Great post and everybody has given great answers here. A sync/async reset to initialise values, is always provided to be on the safer side, during power-on. This is especially true in case of ASICs. That's why all the processors, controllers, start up with a power-on reset. They also provide a way to bring system to its initial state, at any point of operation. In case of FPGAs, most synthesisers now synthesize initial values, even if no reset is present. In Altera, if an async reset signal is there , the synthesiser is intelligent to find it and initialize the values accordingly (not in case of sync reset). If both reset block and initial values are given, altera shows warning if some mismatch is there between the values under reset and initial values. Finally, routing resources , power and performance of the entire design depend on whether your reset is sync or async. You can find it here: http://only-vlsi.blogspot.in/2009/05/synchronous-reset-vs-asynchronous-reset.html?m=1

Answer 5

Pedroni would be wrong in the context of SRAM based FPGAs, in the context of ASIC he would be correct.

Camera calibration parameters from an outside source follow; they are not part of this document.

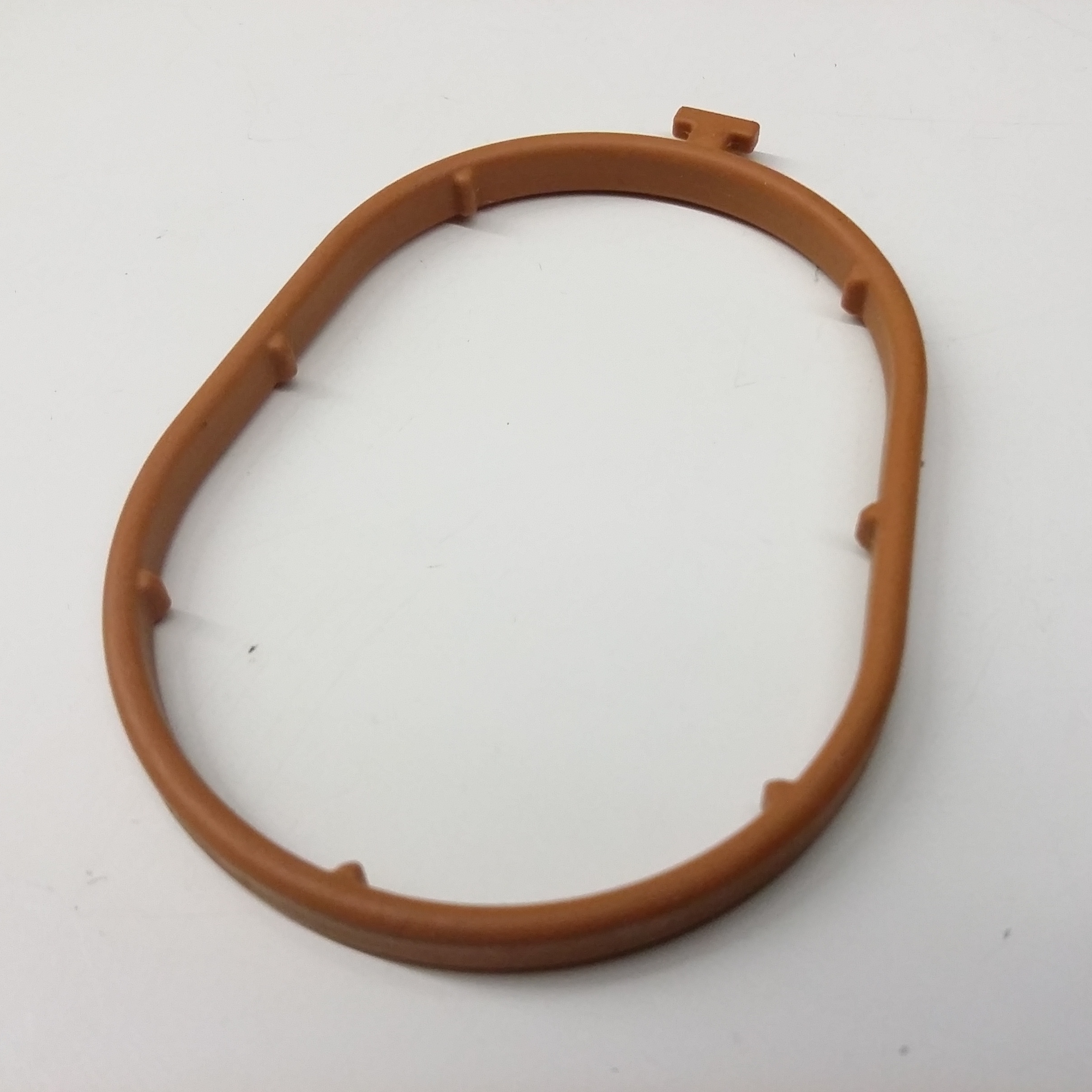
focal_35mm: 38
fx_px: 1356
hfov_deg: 43.8
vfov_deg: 43.9
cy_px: 545
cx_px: 570
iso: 160
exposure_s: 1/15
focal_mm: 3.4
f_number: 2.4
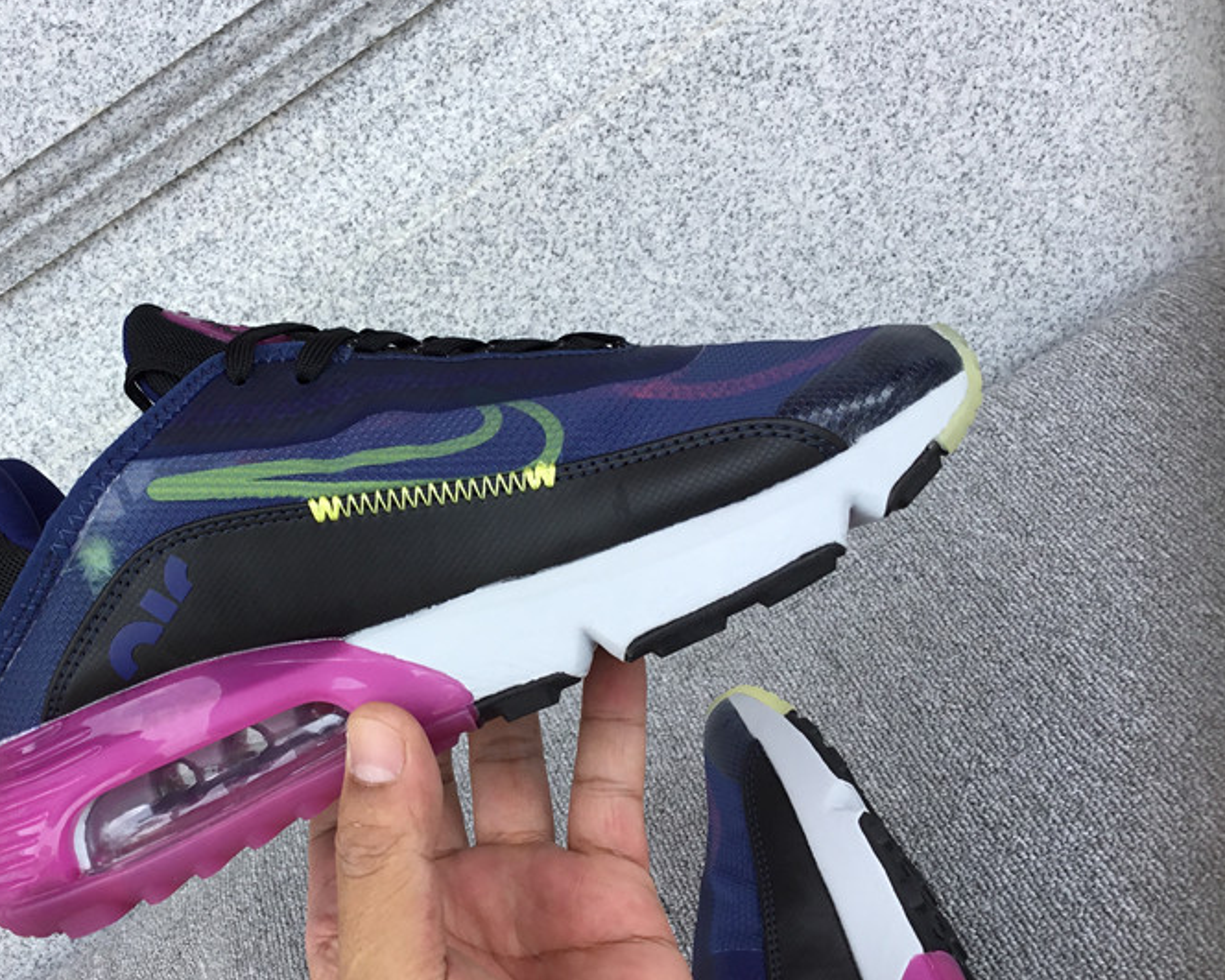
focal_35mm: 41
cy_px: 496
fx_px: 1486
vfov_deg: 36.5
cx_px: 410
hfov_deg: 44.2
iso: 25
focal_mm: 3.3
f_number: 2.4
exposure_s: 1/236
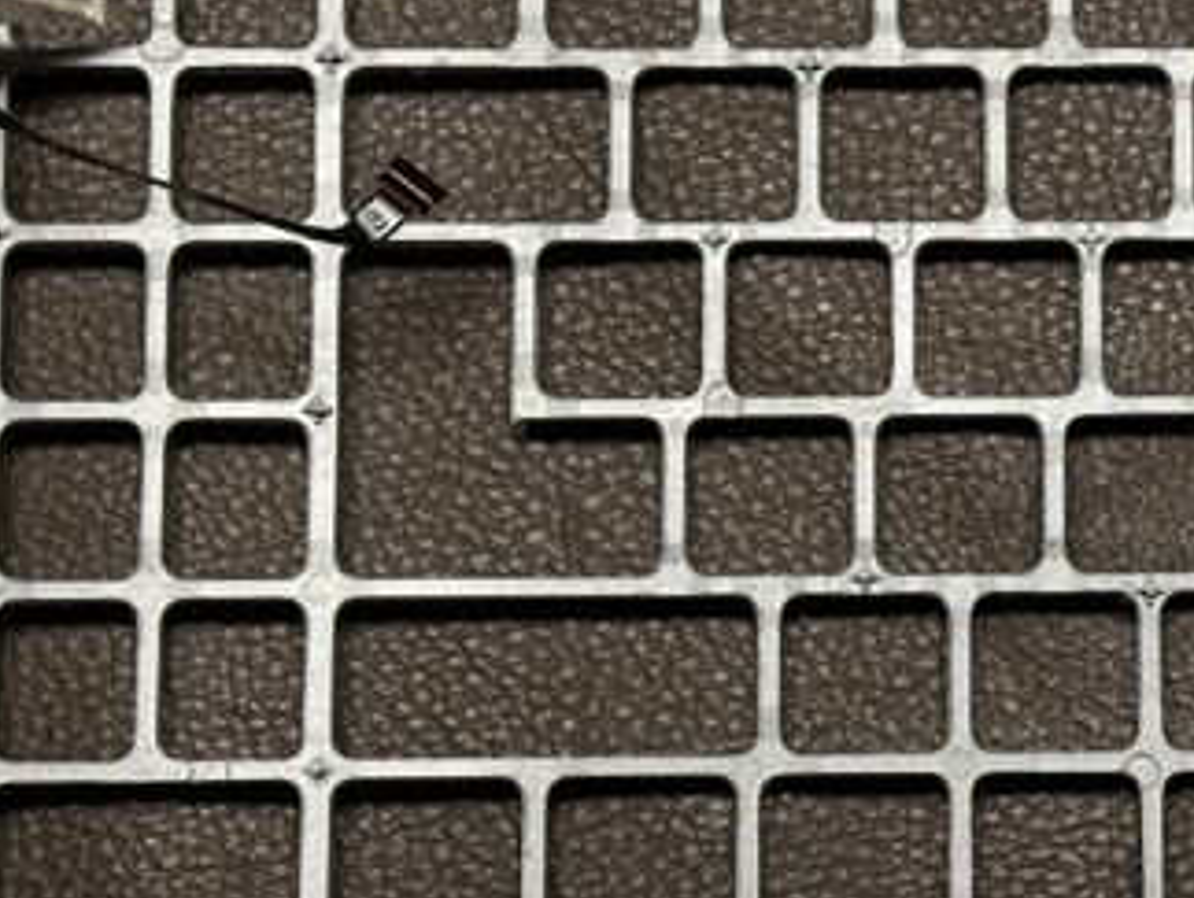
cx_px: 1349
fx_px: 5249
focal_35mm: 152
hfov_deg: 12.7
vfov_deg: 9.8
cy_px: 661
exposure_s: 1/50
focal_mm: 6.86
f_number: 1.78
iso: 125
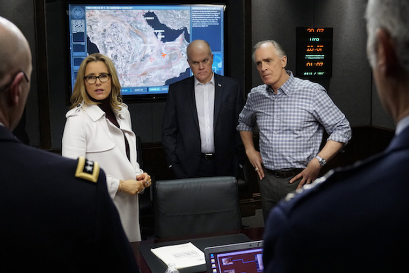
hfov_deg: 44.0
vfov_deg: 30.2
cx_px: 203
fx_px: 506
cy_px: 137
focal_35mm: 45
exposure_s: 1/125
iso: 3200
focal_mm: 29
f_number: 4
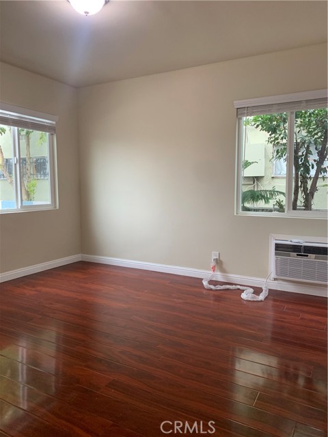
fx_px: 328
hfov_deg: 53.1
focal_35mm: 26
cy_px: 218
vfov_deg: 67.3
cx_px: 164
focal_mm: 4.25
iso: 100
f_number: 1.8
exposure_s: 1/60
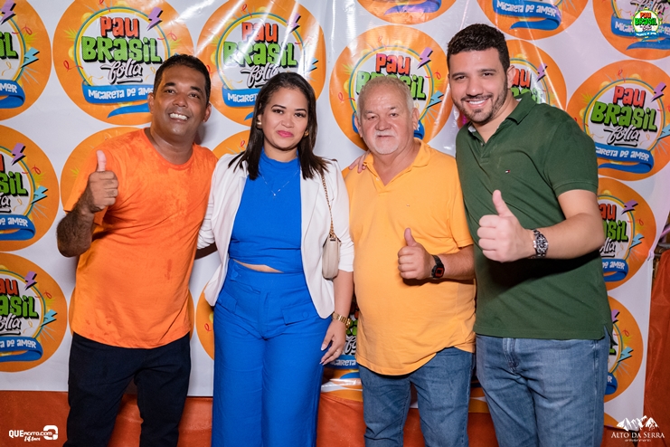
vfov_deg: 36.9
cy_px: 224
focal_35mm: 36
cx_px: 335
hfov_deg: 53.1
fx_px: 670
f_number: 2.8
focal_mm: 24
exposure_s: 1/200
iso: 2500
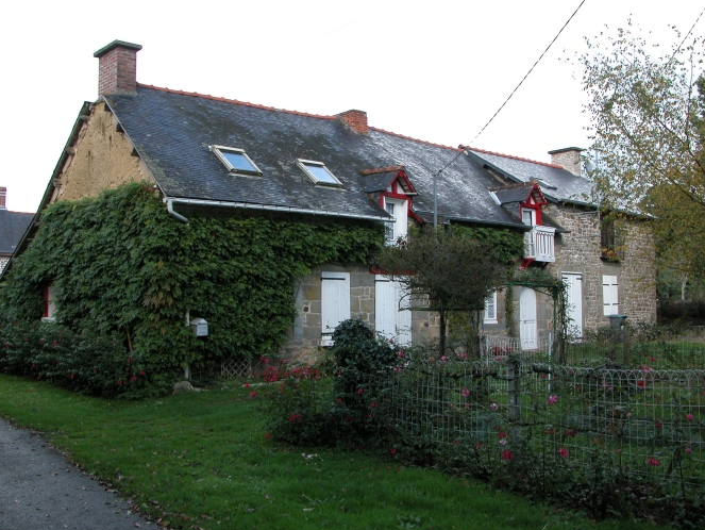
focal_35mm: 36
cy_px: 262
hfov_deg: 51.3
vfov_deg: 39.7
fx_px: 734
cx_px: 354
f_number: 4.5
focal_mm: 8.9
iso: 100
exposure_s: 1/155
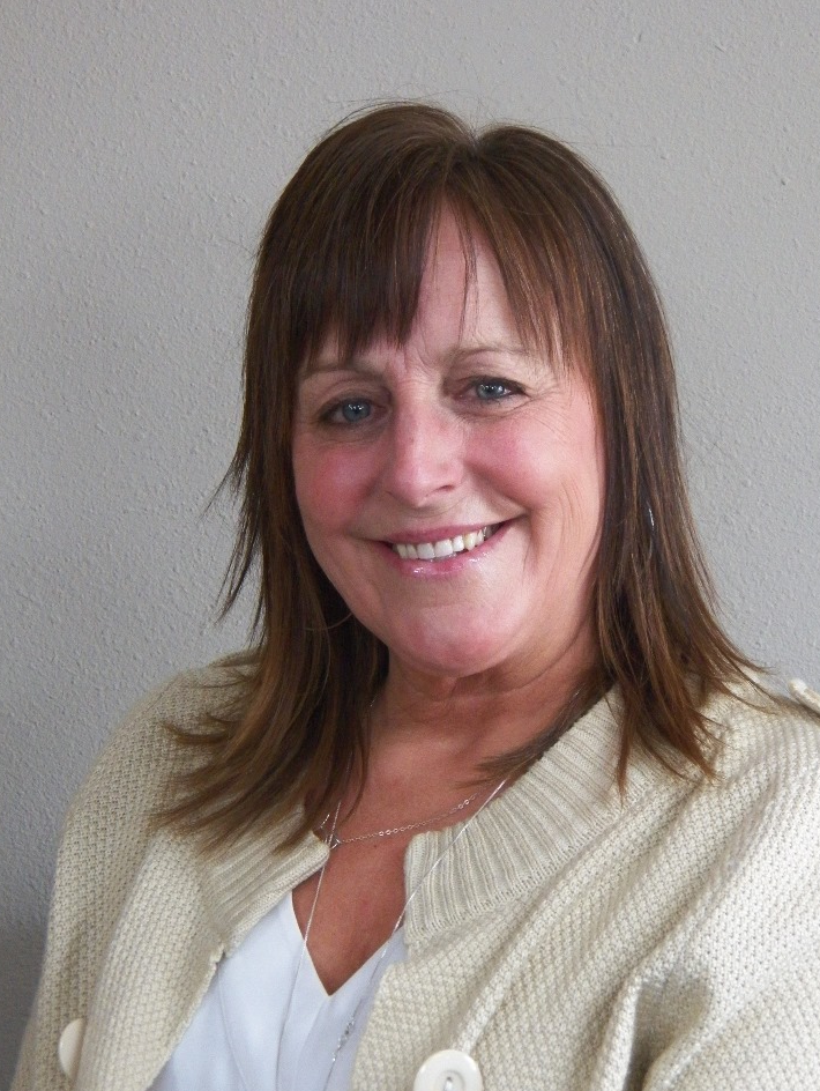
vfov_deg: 21.3
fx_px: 2901
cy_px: 533
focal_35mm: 92
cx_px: 430
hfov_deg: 16.1
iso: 500
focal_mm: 15.2
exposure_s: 1/40
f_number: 3.6
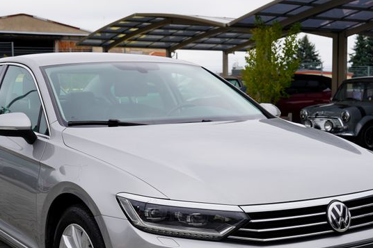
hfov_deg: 31.0
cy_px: 164
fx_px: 673
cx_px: 182
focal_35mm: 65
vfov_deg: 20.8
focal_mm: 34
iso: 100
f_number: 5.6
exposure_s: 1/80
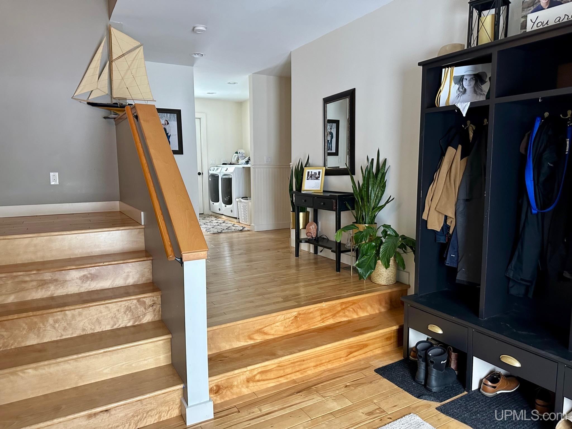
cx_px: 286
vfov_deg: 56.8
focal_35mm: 24
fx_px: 397
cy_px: 214
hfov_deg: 71.6
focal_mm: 6.86
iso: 400
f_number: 1.78
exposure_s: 1/60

However, if you listen to Harry Svensson, "FPGA everywhere as a synonym of FPGA and ASIC, the problems are similar if not identical.”, so now he is provably wrong.

Best practice is to understand your target architecture, understand the longer term usage of the code your writing, understand what the synthesizer and configuration process (in case of FPGA) will implement with your RTL. Write code appropriate for your application.